Text passage START

Entergy New Orleans's capitalization is balanced between equity and debt, as shown in the following table. The decrease in the debt to capital ratio is primarily due to the repayment of affiliate notes payable in May 2010 and the repayment of first mortgage bonds in July 2010, as discussed below.

September 30,
2010
December 31,
2009
Debt to capital
42.2%
54.4%
Effect of subtracting cash from debt
(19.5)%
(28.2)%
Net debt to net capital
22.7%
26.2%

Net debt consists of debt less cash and cash equivalents.  Debt consists of notes payable and long-term debt, including the currently maturing portion.  Capital consists of debt, preferred stock without sinking fund, and shareholders' equity.  Net capital consists of capital less cash and cash equivalents.  Entergy New Orleans uses the net debt to net capital ratio in analyzing its financial condition and believes it provides useful information to its investors and creditors in evaluating Entergy New Orleans's financial condition.
143

Entergy New Orleans, Inc.

Text passage END

## What the task requires
According to the Entergy New Orleans capitalization passage, what primarily caused the decrease in the debt to capital ratio?

Provided material START

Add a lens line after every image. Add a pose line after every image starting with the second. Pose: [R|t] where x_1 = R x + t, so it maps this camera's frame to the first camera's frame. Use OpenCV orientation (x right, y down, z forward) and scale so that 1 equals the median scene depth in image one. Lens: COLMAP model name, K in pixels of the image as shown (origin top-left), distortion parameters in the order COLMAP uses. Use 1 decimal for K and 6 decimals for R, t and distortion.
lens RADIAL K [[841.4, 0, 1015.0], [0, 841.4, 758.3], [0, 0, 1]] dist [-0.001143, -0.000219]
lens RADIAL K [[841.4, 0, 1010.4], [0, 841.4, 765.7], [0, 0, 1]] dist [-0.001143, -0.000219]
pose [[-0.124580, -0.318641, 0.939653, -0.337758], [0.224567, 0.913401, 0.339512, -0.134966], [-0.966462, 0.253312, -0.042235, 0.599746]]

Provided material END
Provided material START

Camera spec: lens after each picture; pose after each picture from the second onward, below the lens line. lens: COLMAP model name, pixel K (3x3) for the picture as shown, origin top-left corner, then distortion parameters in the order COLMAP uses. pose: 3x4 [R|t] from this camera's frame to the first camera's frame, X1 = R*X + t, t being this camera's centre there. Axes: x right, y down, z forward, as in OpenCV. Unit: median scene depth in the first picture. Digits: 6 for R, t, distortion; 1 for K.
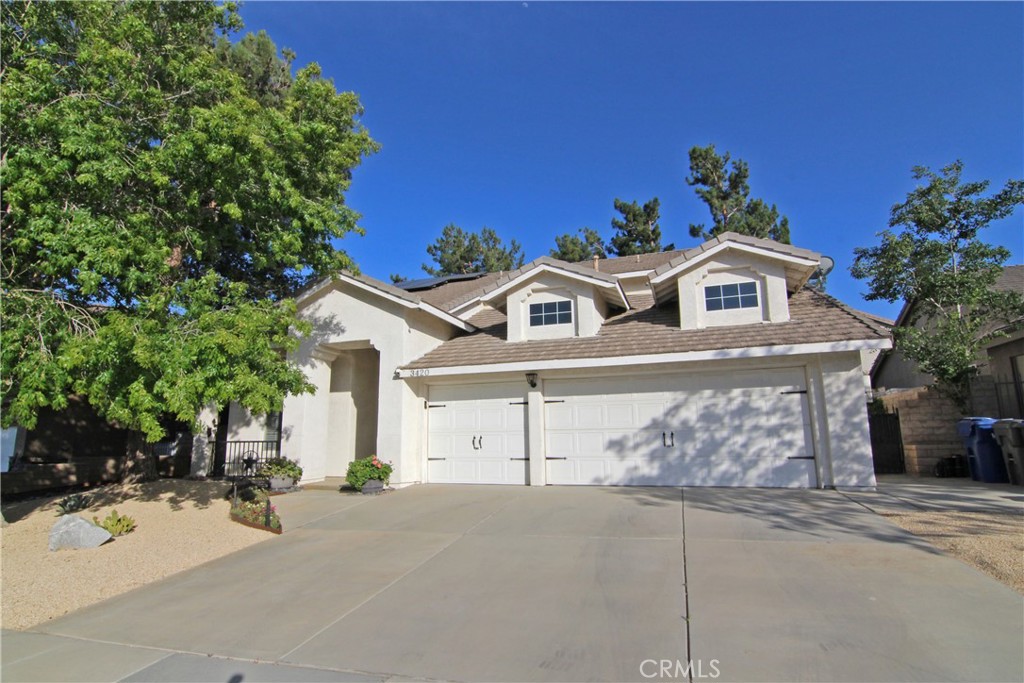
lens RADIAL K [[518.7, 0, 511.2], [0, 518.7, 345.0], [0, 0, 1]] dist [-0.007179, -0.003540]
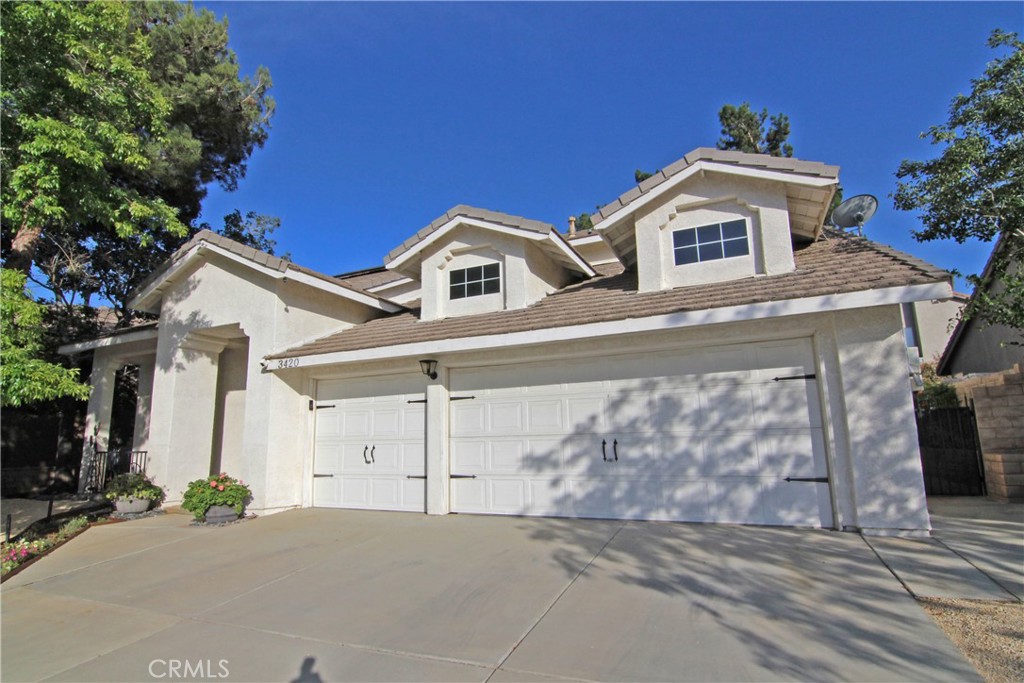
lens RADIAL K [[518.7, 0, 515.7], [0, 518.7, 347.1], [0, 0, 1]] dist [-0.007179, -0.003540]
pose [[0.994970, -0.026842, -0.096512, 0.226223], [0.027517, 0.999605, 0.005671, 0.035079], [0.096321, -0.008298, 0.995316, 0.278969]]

Provided material END
Provided material START

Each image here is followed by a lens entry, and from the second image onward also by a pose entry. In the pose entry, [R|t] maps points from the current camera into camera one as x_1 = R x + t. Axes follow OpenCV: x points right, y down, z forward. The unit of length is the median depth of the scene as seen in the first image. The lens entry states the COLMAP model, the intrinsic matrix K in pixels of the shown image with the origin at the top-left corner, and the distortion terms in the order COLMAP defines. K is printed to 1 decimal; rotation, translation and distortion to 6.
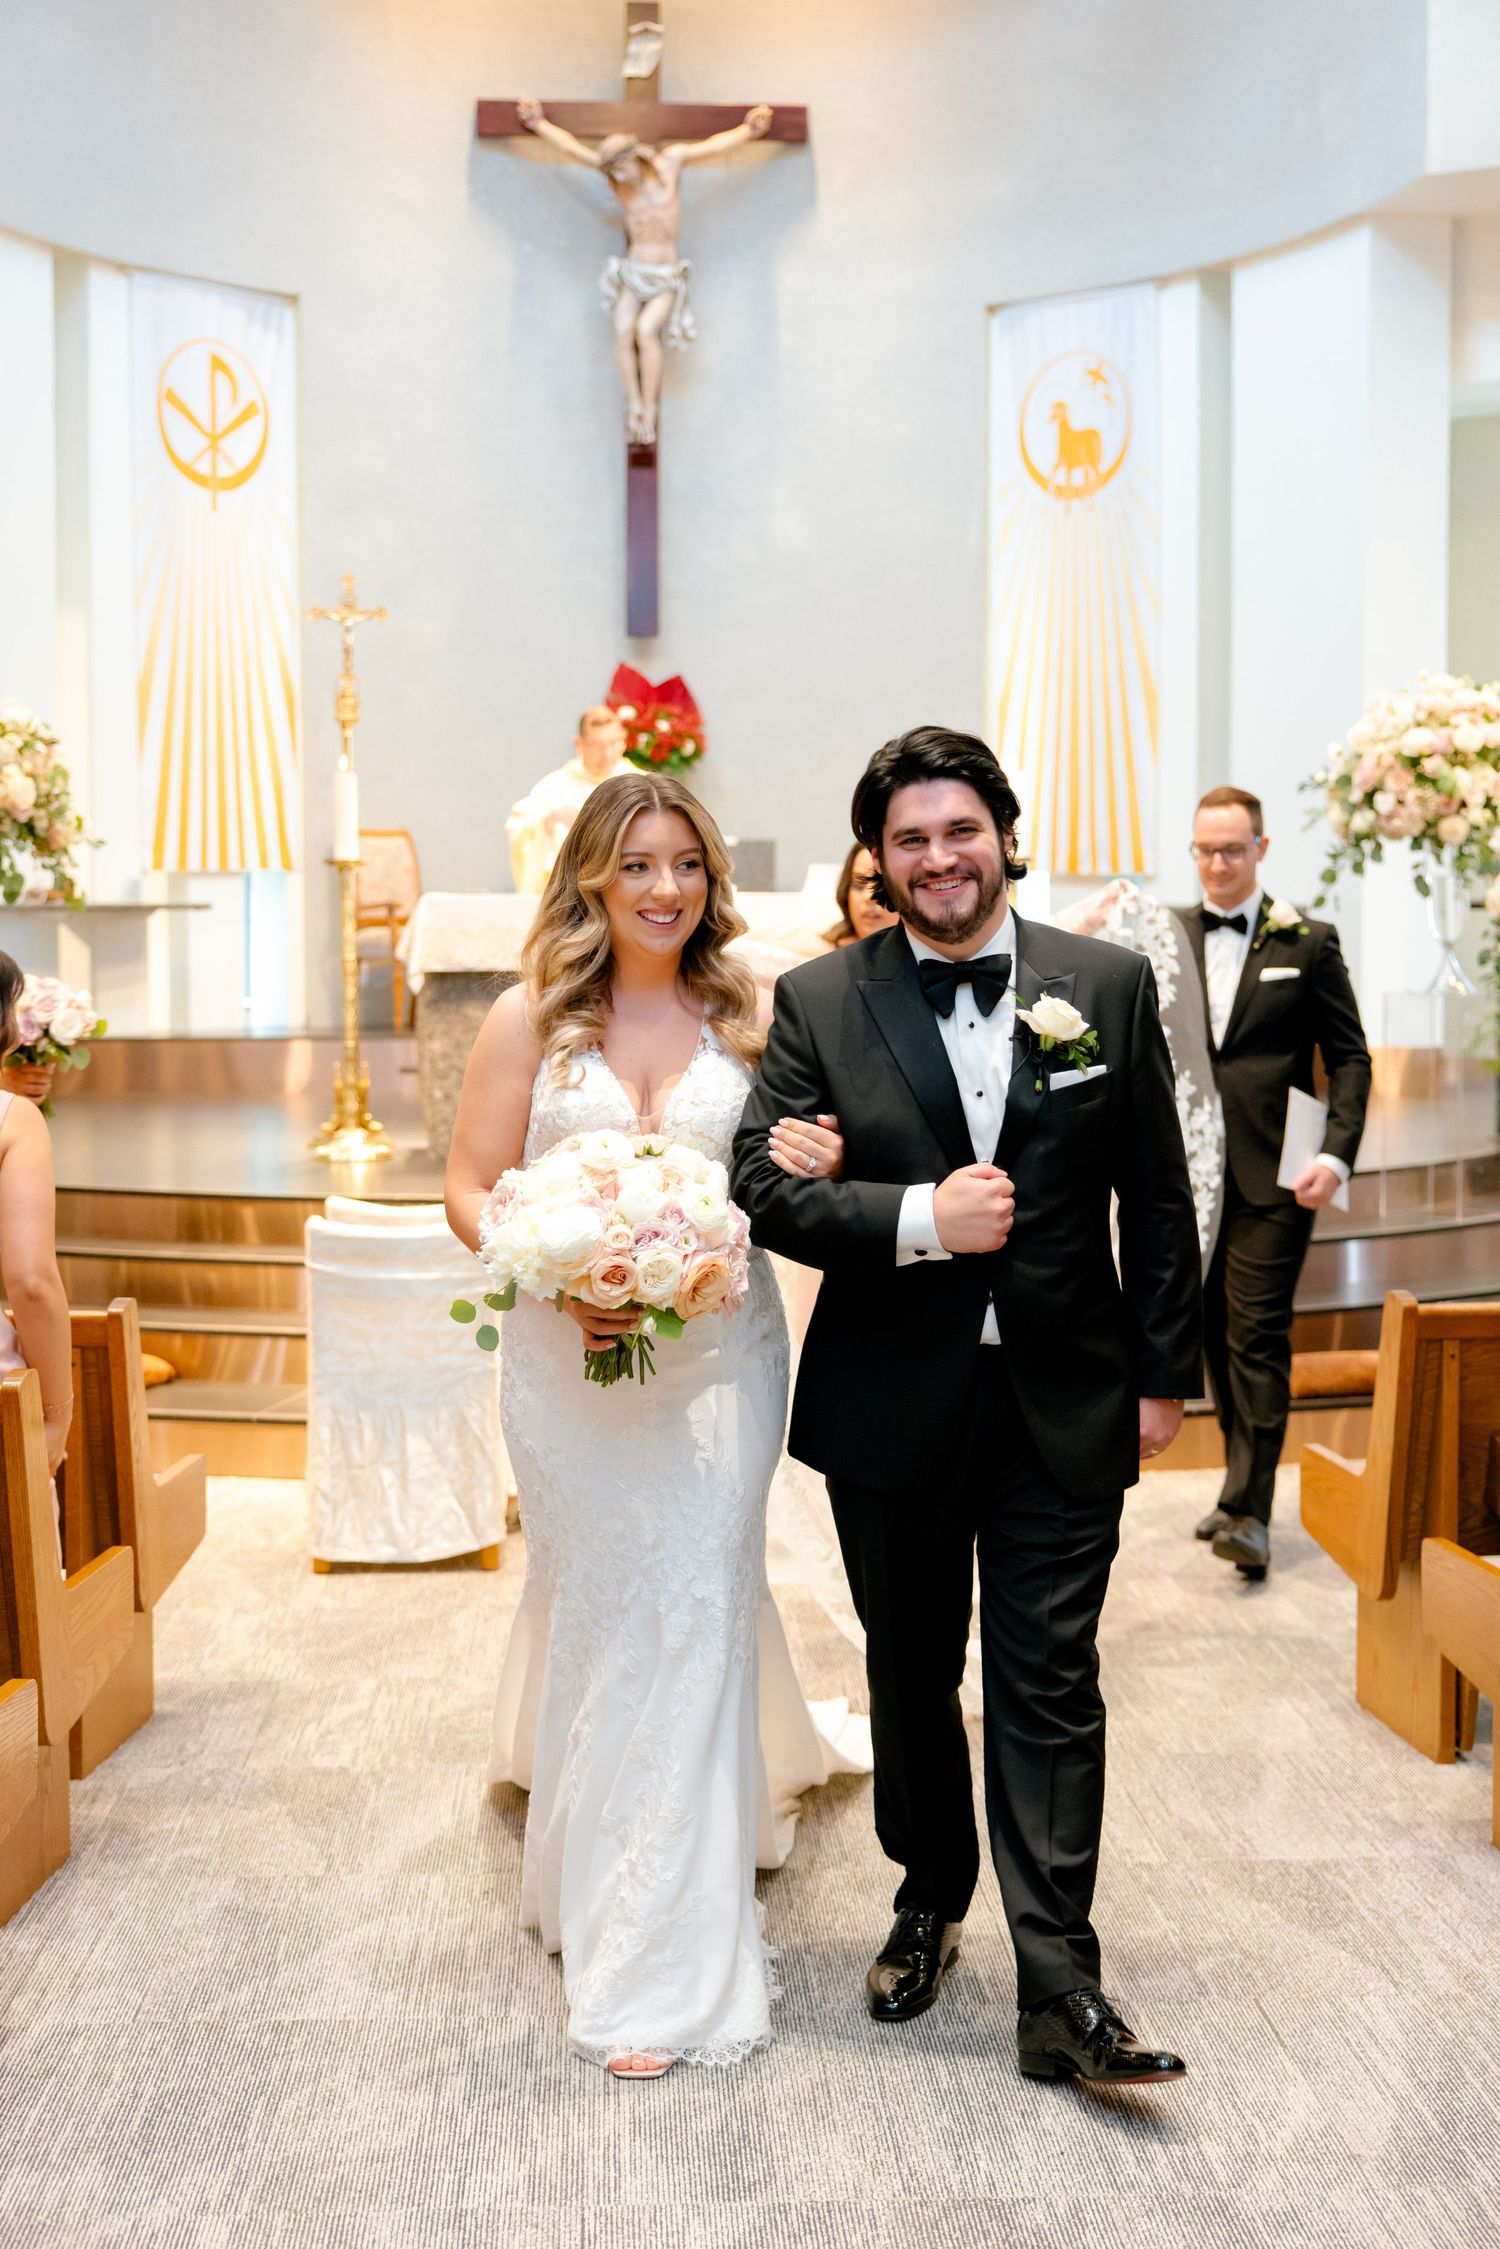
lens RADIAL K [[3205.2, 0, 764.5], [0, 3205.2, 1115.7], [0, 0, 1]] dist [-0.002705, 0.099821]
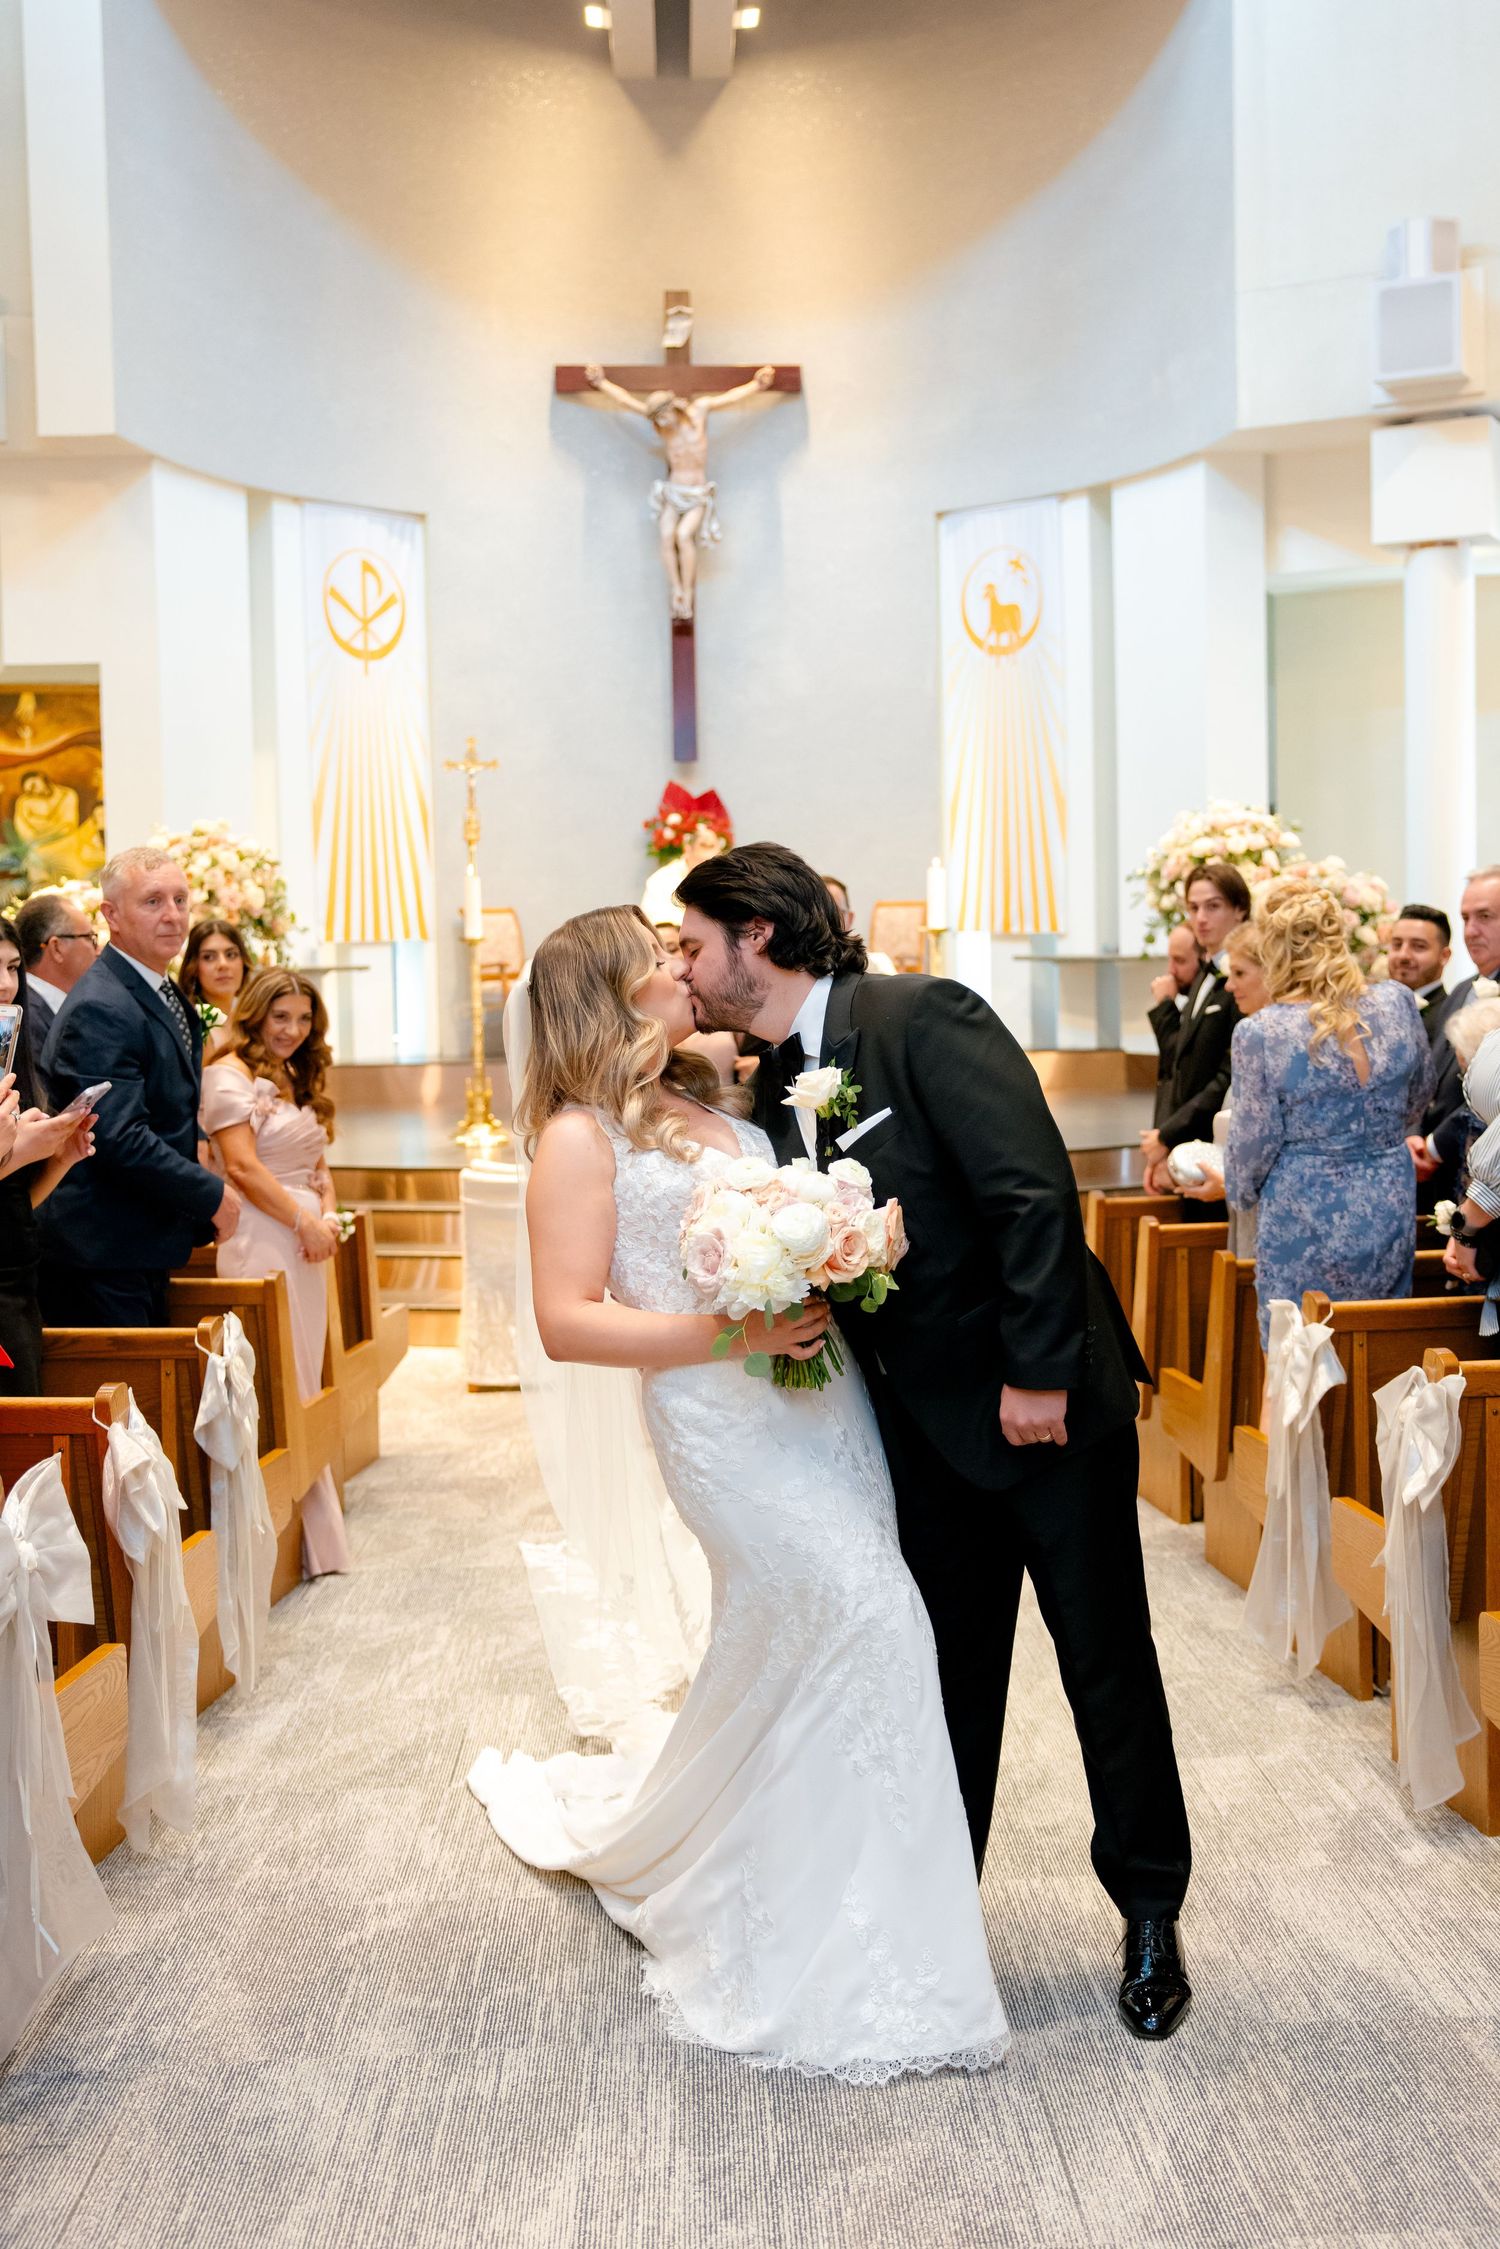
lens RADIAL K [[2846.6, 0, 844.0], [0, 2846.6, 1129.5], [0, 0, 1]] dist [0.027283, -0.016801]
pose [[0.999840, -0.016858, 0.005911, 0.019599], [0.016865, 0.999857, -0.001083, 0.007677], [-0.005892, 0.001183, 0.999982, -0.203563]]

Provided material END

## Exercise response
The repayment of affiliate notes payable in May 2010 and the repayment of first mortgage bonds in July 2010.